[Dataset entries]
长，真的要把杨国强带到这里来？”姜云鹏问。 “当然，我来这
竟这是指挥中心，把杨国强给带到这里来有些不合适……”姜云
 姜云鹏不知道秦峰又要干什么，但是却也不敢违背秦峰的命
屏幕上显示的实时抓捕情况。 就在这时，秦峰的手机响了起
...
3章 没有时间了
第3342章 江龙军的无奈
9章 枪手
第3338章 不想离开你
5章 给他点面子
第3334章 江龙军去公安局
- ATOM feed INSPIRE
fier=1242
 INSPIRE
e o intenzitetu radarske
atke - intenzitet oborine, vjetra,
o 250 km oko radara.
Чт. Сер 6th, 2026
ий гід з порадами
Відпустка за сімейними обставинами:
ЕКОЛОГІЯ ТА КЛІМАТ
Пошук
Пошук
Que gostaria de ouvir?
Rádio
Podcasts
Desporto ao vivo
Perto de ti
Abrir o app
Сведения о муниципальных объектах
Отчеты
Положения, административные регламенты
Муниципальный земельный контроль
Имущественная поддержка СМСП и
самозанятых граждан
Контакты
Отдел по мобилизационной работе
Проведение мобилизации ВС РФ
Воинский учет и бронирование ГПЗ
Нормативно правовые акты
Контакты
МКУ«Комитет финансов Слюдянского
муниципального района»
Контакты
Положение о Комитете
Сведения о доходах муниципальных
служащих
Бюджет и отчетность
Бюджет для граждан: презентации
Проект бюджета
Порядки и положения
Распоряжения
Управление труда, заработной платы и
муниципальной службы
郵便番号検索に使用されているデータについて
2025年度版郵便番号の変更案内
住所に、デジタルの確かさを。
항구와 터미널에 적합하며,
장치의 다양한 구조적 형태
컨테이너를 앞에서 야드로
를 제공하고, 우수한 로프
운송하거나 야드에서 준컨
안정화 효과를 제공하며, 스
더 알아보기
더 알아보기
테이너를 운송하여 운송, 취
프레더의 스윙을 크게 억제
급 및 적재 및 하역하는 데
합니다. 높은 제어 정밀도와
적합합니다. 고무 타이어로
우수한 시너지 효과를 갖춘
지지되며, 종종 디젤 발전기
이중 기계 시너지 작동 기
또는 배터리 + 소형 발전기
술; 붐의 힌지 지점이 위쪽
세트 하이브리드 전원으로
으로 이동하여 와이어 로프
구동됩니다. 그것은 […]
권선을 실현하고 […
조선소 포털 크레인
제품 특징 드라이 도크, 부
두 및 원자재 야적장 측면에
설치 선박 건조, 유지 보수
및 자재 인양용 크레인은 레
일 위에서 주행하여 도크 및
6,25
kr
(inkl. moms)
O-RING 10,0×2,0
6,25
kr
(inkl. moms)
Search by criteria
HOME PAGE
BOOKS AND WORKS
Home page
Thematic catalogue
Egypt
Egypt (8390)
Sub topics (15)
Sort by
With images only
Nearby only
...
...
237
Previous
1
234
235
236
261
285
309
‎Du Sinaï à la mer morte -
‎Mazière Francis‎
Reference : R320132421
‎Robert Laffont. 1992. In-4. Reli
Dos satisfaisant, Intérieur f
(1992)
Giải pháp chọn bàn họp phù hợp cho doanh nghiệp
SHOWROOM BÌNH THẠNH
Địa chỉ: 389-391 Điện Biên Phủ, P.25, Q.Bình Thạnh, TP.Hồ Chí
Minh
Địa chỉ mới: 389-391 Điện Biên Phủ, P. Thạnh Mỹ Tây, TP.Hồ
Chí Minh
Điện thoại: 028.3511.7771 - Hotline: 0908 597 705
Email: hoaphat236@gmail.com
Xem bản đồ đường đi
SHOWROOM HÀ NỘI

#### Exercise:
Rewrite the text of all the rows above, putting "STORE" wherever "SHOWROOM" appears and leaving everything else the same.

#### Solution to this task:
长，真的要把杨国强带到这里来？”姜云鹏问。 “当然，我来这
竟这是指挥中心，把杨国强给带到这里来有些不合适……”姜云
 姜云鹏不知道秦峰又要干什么，但是却也不敢违背秦峰的命
屏幕上显示的实时抓捕情况。 就在这时，秦峰的手机响了起
...
3章 没有时间了
第3342章 江龙军的无奈
9章 枪手
第3338章 不想离开你
5章 给他点面子
第3334章 江龙军去公安局
- ATOM feed INSPIRE
fier=1242
 INSPIRE
e o intenzitetu radarske
atke - intenzitet oborine, vjetra,
o 250 km oko radara.
Чт. Сер 6th, 2026
ий гід з порадами
Відпустка за сімейними обставинами:
ЕКОЛОГІЯ ТА КЛІМАТ
Пошук
Пошук
Que gostaria de ouvir?
Rádio
Podcasts
Desporto ao vivo
Perto de ti
Abrir o app
Сведения о муниципальных объектах
Отчеты
Положения, административные регламенты
Муниципальный земельный контроль
Имущественная поддержка СМСП и
самозанятых граждан
Контакты
Отдел по мобилизационной работе
Проведение мобилизации ВС РФ
Воинский учет и бронирование ГПЗ
Нормативно правовые акты
Контакты
МКУ«Комитет финансов Слюдянского
муниципального района»
Контакты
Положение о Комитете
Сведения о доходах муниципальных
служащих
Бюджет и отчетность
Бюджет для граждан: презентации
Проект бюджета
Порядки и положения
Распоряжения
Управление труда, заработной платы и
муниципальной службы
郵便番号検索に使用されているデータについて
2025年度版郵便番号の変更案内
住所に、デジタルの確かさを。
항구와 터미널에 적합하며,
장치의 다양한 구조적 형태
컨테이너를 앞에서 야드로
를 제공하고, 우수한 로프
운송하거나 야드에서 준컨
안정화 효과를 제공하며, 스
더 알아보기
더 알아보기
테이너를 운송하여 운송, 취
프레더의 스윙을 크게 억제
급 및 적재 및 하역하는 데
합니다. 높은 제어 정밀도와
적합합니다. 고무 타이어로
우수한 시너지 효과를 갖춘
지지되며, 종종 디젤 발전기
이중 기계 시너지 작동 기
또는 배터리 + 소형 발전기
술; 붐의 힌지 지점이 위쪽
세트 하이브리드 전원으로
으로 이동하여 와이어 로프
구동됩니다. 그것은 […]
권선을 실현하고 […
조선소 포털 크레인
제품 특징 드라이 도크, 부
두 및 원자재 야적장 측면에
설치 선박 건조, 유지 보수
및 자재 인양용 크레인은 레
일 위에서 주행하여 도크 및
6,25
kr
(inkl. moms)
O-RING 10,0×2,0
6,25
kr
(inkl. moms)
Search by criteria
HOME PAGE
BOOKS AND WORKS
Home page
Thematic catalogue
Egypt
Egypt (8390)
Sub topics (15)
Sort by
With images only
Nearby only
...
...
237
Previous
1
234
235
236
261
285
309
‎Du Sinaï à la mer morte -
‎Mazière Francis‎
Reference : R320132421
‎Robert Laffont. 1992. In-4. Reli
Dos satisfaisant, Intérieur f
(1992)
Giải pháp chọn bàn họp phù hợp cho doanh nghiệp
STORE BÌNH THẠNH
Địa chỉ: 389-391 Điện Biên Phủ, P.25, Q.Bình Thạnh, TP.Hồ Chí
Minh
Địa chỉ mới: 389-391 Điện Biên Phủ, P. Thạnh Mỹ Tây, TP.Hồ
Chí Minh
Điện thoại: 028.3511.7771 - Hotline: 0908 597 705
Email: hoaphat236@gmail.com
Xem bản đồ đường đi
STORE HÀ NỘI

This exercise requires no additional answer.